I grew up in a thoughtful environment, surrounded by people that engaged the world with confidence. As I filled the gas tank after high school one day, I couldn’t believe my eyes as a woman in a Cadillac slowly backed her car up toward the tanker hoses, glancing expectantly over her shoulder for assistance. The bumper was over the valve when I put my hand up and commanded, “Stop!”
I’ve had my own moments: taking a bike down a steep incline to a dirt path. My step-son kept telling me that I wasn’t going to make it. After flipping over the handlebars at the bottom, I dusted the dirt from my t-shirt and shrugged. “See! No harm done.”
At least the lady in the Cadillac knew she needed advice.
For most of us, our self-talk was impressed upon us in childhood, when we were too naïve to defend ourselves. The judgments were delivered by parents who had little experience and often limited understanding of child development. But at least parents must take care of us after they make a mistake – something to give them caution.
Siblings and peers don’t have to clean up the mess they make in us. That allows them to be cruel.
Perhaps thus we have the wisdom from grandma, “If you don’t have anything nice to say, don’t say anything at all.” To those that can’t hold their tongue, it follows that you always say something nice. “You look great” to the size-ten woman wearing a size-six mini-skirt.
That doesn’t make sense either. We’re going around in circles.
Here’s how I smooth over arguments that go around in circles, each party quoting their own facts:
What is true is not nearly as important as what is possible.
We all make mistakes. The wise don’t pass judgment over mistakes, they learn from them and do better next time. If what you’ve been told about yourself isn’t working, see a hypnotherapist and come up with an alternative that does work.
Learning from a mistake is a two-part process. First, we need to know what happened. Then we look for elements that we could add to the experience to get a better outcome. In problem solving, we usually focus on the second step. But the first step is harder. If we don’t have witnesses, we have little chance of reconstructing our experience – simply because we can’t see ourselves in the situation.
If we do have witnesses, are they going to tell us what they saw, or what they think about what happened? The second is “You’re a dork.” The first is “well, when the front tire hit the path, your weight was forward of the axle, so you flipped over.” The second means “There’s something wrong with you,” the first means “You did something wrong.”
After we learn to heal and trust, we tend to say the first thing. We have empathy for the struggle to do right. We want to see others succeed, for in their success we gain strength as well. We establish a friend that wants us to succeed, and so will offer us trustworthy counsel.
We do confront a new challenge, however: with all this help being given and received, we develop new behaviors more rapidly. That’s a good thing, in general, but it has a consequence. Our dreams, goals and needs change. The people that brought us to those opportunities may not be able to carry us forward.
This is the plight of the housewife with the jet-setting husband, the commercial real-estate executive that can’t master social media, and the coach that loses the Super Bowl two years running. They live in anxiety that they’ll be left behind.

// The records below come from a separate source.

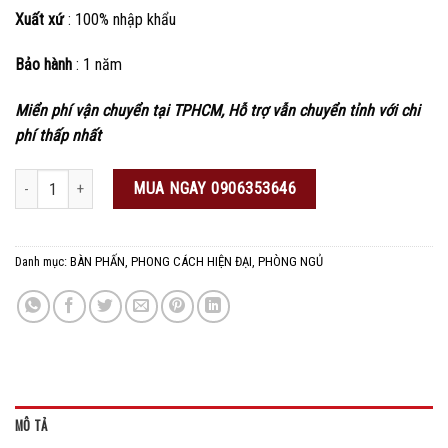
Xuất xứ
: 100% nhập khẩu
Bảo hành
: 1 năm
Miển phí vận chuyển tại TPHCM, Hỗ trợ vẫn chuyển tỉnh với chi
phí thấp nhất
Bàn phấn phòng ngủ số lượng
MUA NGAY 0906353646
Danh mục:
BÀN PHẤN
,
PHONG CÁCH HIỆN ĐẠI
,
PHÒNG NGỦ
MÔ TẢ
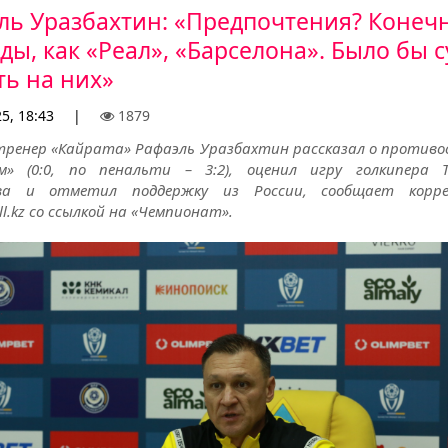
ль Уразбахтин: «Предпочтения? Конечн
ды, как «Реал», «Барселона». Было бы 
ть на них»
25, 18:43
|
1879
тренер «Кайрата» Рафаэль Уразбахтин рассказал о противо
м» (0:0, по пенальти – 3:2), оценил игру голкипера 
ова и отметил поддержку из России, сообщает корре
ll.kz со ссылкой на «Чемпионат».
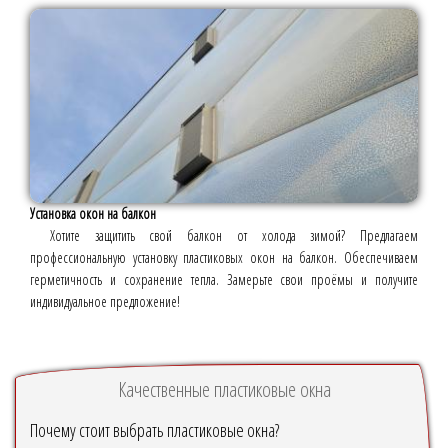
Установка окон на балкон
Хотите защитить свой балкон от холода зимой? Предлагаем
профессиональную установку пластиковых окон на балкон. Обеспечиваем
герметичность и сохранение тепла. Замерьте свои проёмы и получите
индивидуальное предложение!
Качественные пластиковые окна
Почему стоит выбрать пластиковые окна?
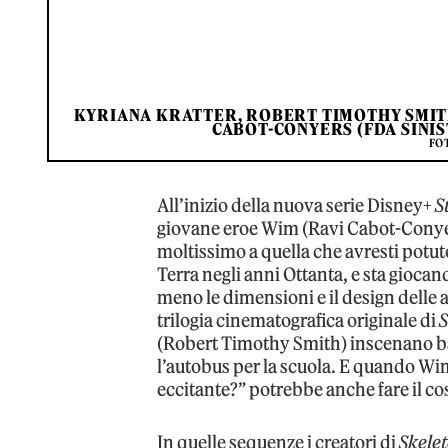
KYRIANA KRATTER, ROBERT TIMOTHY SMITH
CABOT-CONYERS (FDA SINIS
FOT
All’inizio della nuova serie Disney+
S
giovane eroe Wim (Ravi Cabot-Conyer
moltissimo a quella che avresti potuto 
Terra negli anni Ottanta, e sta gioc
meno le dimensioni e il design delle a
trilogia cinematografica originale di
S
(Robert Timothy Smith) inscenano ba
l’autobus per la scuola. E quando Wim
eccitante?” potrebbe anche fare il co
In quelle sequenze i creatori di
Skele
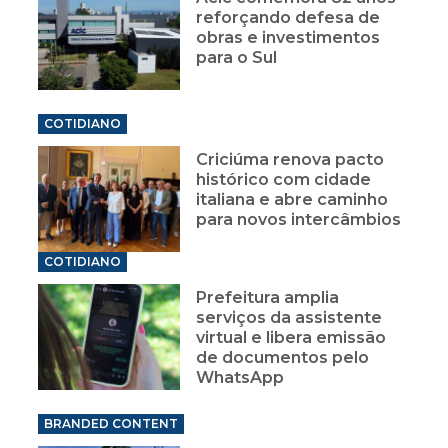
reforçando defesa de
obras e investimentos
para o Sul
COTIDIANO
Criciúma renova pacto
histórico com cidade
italiana e abre caminho
para novos intercâmbios
COTIDIANO
Prefeitura amplia
serviços da assistente
virtual e libera emissão
de documentos pelo
WhatsApp
BRANDED CONTENT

It is in negotiating these anxieties that truth turns – literally – inside out. The jet-setter becomes psychologically ungrounded; social media only opens the door, it doesn’t close a deal. To appreciate the actual value of an existing relationship, the full lived experience needs to be revealed to each partner. Each party needs to submit to their partner’s witness. That means hiding nothing and never lying. It means living with integrity and in truth.
Why is this hard? Because we enter into partnerships for what we hope for, not for what we are now. We wanted to raise two happy children; we wanted to be number one in our rental placements. To live in truth and integrity, we must put our hopes on the shelf and allow the incomplete self to be revealed. (Our children aren’t yet grown up; we’re still number three.)
That’s a vulnerable thing to do. We reveal our limitations and weakness. It can only be done together.
But it must be done if we are going to continue to grow. Lying and hiding takes work, distracts attention, and degrades the commitment of our partner to our shared goals.
Hypnotherapy supports this process by evening out emotional turbulence. Anxiety often originates in experiences of violated trust early on the path to maturity. Euphoria felt among others can cause us to renege on our commitments – something seen as weakness by partners old and new.
More potently, however, in hypnosis guided imagery journeys of discovery can help us to understand how much power is liberated when we chose to live in truth. Living in truth allows our whole mind to unify behind the accomplishment of our goals.
It allows us to grasp possibilities that our conscious mind could never imagine.